* **TASK PROMPT**: Set down, word for word, each line from the top of the data through the line that has "660 776 275"; omit every picture.

* **STUDY MATERIAL**:
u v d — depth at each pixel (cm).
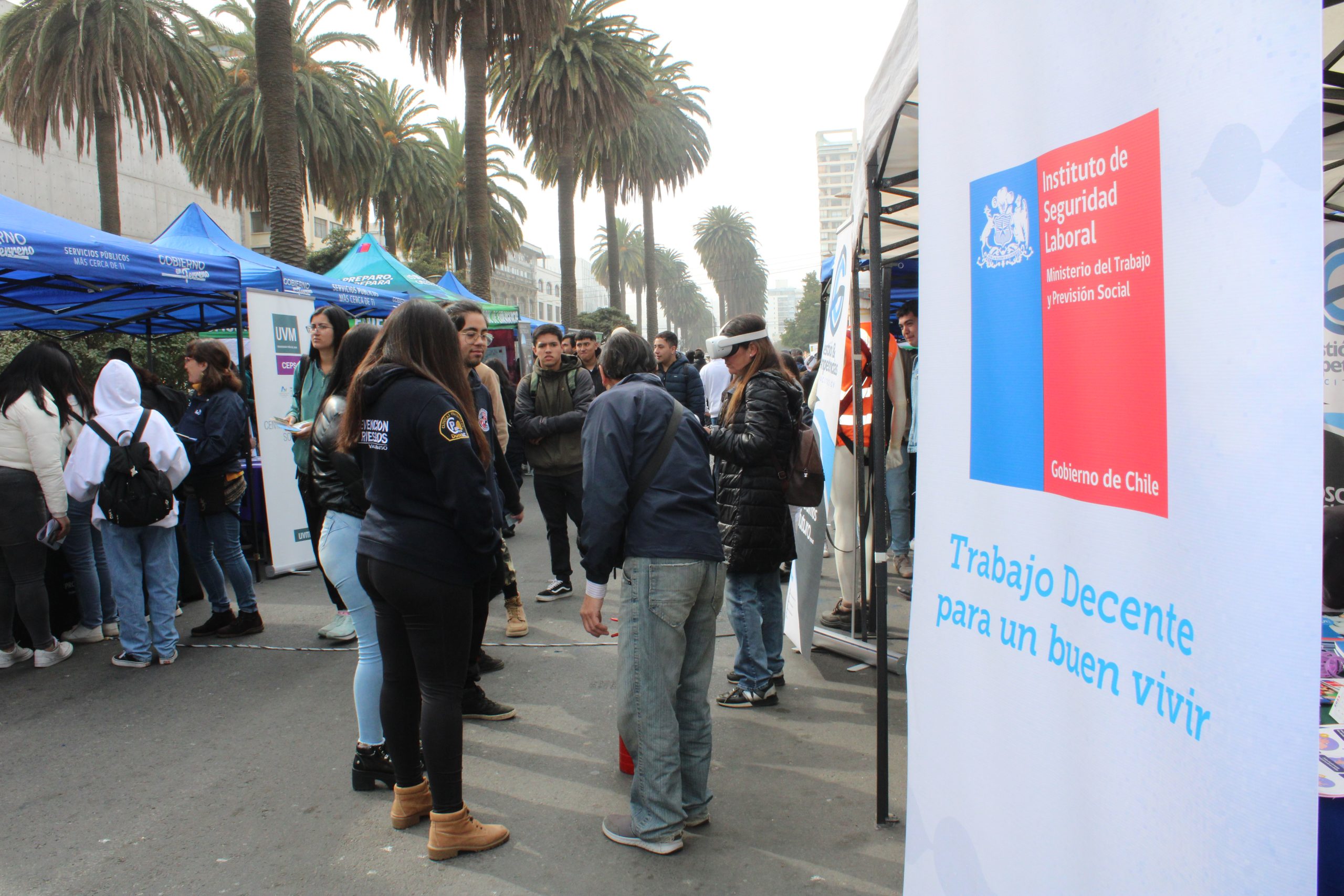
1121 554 125
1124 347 123
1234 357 104
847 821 295
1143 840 121
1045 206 138
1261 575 101
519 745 362
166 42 1816
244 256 827
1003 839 152
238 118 2175
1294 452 98
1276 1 98
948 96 161
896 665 437
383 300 1013
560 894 255
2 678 454
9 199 554
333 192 2361
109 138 1741
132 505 442
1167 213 113
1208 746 109
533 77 2256
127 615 466
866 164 292
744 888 256
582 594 615
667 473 274
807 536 445
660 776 275
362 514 309
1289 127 97
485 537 261
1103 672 129
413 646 269
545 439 574
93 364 1376
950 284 164
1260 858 103
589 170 3072
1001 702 152
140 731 384
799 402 384
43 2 1708
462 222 3459
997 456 153
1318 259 95
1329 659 246
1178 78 110
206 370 509
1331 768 178
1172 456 114
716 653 489
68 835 295
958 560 165
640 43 2462
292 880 265
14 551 457
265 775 339
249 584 528
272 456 682
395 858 276
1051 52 135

* **ANSWER BELOW**:
u v d — depth at each pixel (cm).
1121 554 125
1124 347 123
1234 357 104
847 821 295
1143 840 121
1045 206 138
1261 575 101
519 745 362
166 42 1816
244 256 827
1003 839 152
238 118 2175
1294 452 98
1276 1 98
948 96 161
896 665 437
383 300 1013
560 894 255
2 678 454
9 199 554
333 192 2361
109 138 1741
132 505 442
1167 213 113
1208 746 109
533 77 2256
127 615 466
866 164 292
744 888 256
582 594 615
667 473 274
807 536 445
660 776 275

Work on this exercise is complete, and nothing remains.